BEGIN Listed entries

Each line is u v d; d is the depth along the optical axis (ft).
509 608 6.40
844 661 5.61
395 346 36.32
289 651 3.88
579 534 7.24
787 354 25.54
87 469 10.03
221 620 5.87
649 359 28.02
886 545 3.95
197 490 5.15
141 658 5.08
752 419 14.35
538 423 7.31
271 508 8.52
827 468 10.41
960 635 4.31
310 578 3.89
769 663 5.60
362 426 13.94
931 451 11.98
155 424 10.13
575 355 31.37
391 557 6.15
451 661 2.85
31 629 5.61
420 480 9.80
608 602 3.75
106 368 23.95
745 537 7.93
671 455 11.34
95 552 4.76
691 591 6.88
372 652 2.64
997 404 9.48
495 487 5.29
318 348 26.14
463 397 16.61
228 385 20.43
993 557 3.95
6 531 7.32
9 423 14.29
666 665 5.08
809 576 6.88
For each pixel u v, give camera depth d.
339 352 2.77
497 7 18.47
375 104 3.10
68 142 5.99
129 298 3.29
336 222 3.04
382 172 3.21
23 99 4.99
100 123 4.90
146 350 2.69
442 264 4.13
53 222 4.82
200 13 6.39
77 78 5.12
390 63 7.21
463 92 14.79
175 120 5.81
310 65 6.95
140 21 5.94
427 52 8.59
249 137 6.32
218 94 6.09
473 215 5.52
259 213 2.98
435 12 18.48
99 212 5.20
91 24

END Listed entries

**Activity**
Scan the records above and show every line in which the word "depth" occurs.

**Exercise response**
Each line is u v d; d is the depth along the optical axis (ft).
For each pixel u v, give camera depth d.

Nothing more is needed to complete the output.